Count the lines in the material that contain the string "name", treating uppercase and lowercase letters as different. Reply with the number only.

Stored entries
>>>>>

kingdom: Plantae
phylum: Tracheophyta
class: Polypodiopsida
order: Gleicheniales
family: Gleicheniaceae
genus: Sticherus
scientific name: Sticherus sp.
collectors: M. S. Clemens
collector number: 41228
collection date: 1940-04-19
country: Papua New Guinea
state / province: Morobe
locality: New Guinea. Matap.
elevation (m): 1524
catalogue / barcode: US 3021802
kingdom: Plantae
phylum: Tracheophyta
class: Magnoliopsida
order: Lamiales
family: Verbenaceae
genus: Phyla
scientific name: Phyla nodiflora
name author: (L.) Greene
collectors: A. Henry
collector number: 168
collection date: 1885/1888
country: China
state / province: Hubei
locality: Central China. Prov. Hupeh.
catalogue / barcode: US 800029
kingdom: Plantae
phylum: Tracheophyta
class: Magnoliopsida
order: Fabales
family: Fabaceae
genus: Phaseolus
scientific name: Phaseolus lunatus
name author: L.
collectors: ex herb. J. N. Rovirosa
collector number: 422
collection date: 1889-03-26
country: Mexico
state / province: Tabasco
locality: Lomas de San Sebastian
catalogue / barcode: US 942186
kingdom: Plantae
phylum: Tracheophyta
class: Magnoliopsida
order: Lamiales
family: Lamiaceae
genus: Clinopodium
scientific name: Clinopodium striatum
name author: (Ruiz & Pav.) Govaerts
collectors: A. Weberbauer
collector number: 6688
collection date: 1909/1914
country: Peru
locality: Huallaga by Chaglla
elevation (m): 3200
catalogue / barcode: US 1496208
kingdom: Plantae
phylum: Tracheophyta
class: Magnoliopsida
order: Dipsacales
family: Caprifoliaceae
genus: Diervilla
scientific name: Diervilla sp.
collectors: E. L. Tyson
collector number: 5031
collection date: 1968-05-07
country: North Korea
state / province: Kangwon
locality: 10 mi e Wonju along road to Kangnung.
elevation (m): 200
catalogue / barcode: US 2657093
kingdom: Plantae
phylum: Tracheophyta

<<<<<

* _OUTPUT OF THE TASK_: 8